Par un jugement n° 1601813 du 18 Octobre 2018, le tribunal administratif de Caen a annulé cet arrêté.

Procédure devant la cour avant cassation :

Par une requête et des mémoires enregistrés les 21 décembre 2018, 23 septembre 2019 et 19 décembre 2019, la société Vents d'Oc Centrale d'Energie Renouvelable 16, représentée par la société d'avocats LPA-CGR Avocats, a demandé à la cour d'annuler le jugement du tribunal administratif de Caen du 18 octobre 2018 et de rejeter les demandes présentées devant le tribunal administratif de Caen ;

Par un arrêt nos 18NT04495,18NT04522 du 19 juin 2020, la cour a, sur appels de la SARL Vents d'Oc centrale d'énergie renouvelable 16 et du ministre de la transition écologique et solidaire, annulé ce jugement et rejeté les demandes présentées par le comité régional d'étude et de protection et de l'aménagement de la nature en Normandie et autres et la société pour la protection des paysages et de l'esthétique de la France et autres devant le tribunal administratif de Caen.

Par une décision n° 442953 du 21 avril 2022, le Conseil d'Etat, statuant au contentieux, saisi d'un pourvoi formé par l'association pour le développement durable de l'ouest ornais et de ses environs, l'association Société pour la protection des paysages et de l'esthétique de la France, l'association Vieilles Maisons Françaises, l'association Belle Normandie Environnement, l'association Promotion et défense des sites dans le parc Normandie-Maine, M. et Mme E..., M. et Mme D..., M. A..., M. H..., l'association Groupement régional des associations de protection de l'environnement (GRAPE) et le groupe mammalogique normand, a annulé cet arrêt et renvoyé l'affaire devant la cour pour y être jugée, l'affaire portant désormais le n°22NT01263.

■ TRAVAIL À FAIRE:
1. Pour chacune des affirmations (a), (b) et (c), dites par oui ou par non si l'extrait la confirme, en citant les mots qui tranchent. (a) Le tribunal administratif de Caen a rendu son jugement le 18 octobre 2018. (b) La cour a confirmé le jugement du tribunal administratif de Caen. (c) Le Conseil d'Etat a renvoyé l'affaire devant la cour.
2. Parmi les auteurs du pourvoi devant le Conseil d'Etat, relevez dans l'extrait tous ceux que le texte désigne par le mot « association ».
Les lignes qui viennent ensuite ont une autre source que l'extrait.

■ DONNÉES FOURNIES:

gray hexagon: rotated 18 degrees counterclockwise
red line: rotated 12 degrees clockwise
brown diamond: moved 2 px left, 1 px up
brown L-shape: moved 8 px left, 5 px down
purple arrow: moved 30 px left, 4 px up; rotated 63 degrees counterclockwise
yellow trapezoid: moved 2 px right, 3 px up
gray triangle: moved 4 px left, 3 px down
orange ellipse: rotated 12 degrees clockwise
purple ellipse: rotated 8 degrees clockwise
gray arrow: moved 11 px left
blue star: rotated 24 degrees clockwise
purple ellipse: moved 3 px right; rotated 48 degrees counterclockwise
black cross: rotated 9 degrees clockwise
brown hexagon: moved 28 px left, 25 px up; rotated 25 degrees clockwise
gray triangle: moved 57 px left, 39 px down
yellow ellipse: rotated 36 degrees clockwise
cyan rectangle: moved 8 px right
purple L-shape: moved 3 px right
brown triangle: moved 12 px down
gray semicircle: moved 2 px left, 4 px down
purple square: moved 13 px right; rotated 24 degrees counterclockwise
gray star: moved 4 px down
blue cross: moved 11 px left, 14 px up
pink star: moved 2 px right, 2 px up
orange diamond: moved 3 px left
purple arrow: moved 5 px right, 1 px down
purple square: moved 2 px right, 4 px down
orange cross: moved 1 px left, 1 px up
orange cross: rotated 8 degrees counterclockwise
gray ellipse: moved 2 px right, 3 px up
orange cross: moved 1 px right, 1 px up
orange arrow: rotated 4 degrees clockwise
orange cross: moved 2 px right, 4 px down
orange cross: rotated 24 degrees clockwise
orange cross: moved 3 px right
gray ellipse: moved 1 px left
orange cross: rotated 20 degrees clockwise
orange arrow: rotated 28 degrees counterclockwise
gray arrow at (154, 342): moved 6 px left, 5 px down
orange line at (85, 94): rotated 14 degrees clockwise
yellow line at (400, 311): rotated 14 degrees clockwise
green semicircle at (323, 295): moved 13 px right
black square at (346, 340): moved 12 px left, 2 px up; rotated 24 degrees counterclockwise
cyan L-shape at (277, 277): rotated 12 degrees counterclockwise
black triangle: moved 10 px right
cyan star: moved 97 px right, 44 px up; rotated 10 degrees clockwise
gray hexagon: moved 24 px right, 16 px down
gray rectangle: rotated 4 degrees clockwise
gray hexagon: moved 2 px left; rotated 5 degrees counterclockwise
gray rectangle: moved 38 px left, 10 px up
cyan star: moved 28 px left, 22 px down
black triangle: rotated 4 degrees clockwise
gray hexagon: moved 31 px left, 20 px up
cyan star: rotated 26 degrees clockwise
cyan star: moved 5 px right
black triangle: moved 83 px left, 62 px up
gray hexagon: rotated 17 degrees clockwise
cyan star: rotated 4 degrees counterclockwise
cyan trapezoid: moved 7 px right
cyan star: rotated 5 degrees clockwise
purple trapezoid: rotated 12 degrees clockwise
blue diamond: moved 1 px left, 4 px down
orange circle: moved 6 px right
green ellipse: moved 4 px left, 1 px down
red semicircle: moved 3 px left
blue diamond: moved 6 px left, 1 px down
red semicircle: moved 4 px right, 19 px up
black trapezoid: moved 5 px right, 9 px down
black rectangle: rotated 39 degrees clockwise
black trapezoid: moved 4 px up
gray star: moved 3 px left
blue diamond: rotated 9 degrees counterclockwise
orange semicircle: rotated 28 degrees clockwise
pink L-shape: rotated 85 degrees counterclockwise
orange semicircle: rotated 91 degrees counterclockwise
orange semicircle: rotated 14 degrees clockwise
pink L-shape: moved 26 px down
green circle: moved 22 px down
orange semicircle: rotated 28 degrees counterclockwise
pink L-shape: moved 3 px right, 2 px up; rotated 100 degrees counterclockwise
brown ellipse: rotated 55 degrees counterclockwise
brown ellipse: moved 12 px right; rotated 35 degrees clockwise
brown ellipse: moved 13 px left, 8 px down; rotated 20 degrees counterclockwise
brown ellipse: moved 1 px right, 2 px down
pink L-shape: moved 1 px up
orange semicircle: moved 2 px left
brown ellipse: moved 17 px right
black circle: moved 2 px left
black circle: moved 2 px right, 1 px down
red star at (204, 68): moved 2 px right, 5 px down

■ RÉPONSES:
1.
(a) Oui : « Par un jugement n° 1601813 du 18 Octobre 2018, le tribunal administratif de Caen a annulé cet arrêté. »
(b) Non : « annulé ce jugement et rejeté les demandes présentées »
(c) Oui : « a annulé cet arrêt et renvoyé l'affaire devant la cour pour y être jugée »

2.
- l'association pour le développement durable de l'ouest ornais et de ses environs
- l'association Société pour la protection des paysages et de l'esthétique de la France
- l'association Vieilles Maisons Françaises
- l'association Belle Normandie Environnement
- l'association Promotion et défense des sites dans le parc Normandie-Maine
- l'association Groupement régional des associations de protection de l'environnement (GRAPE)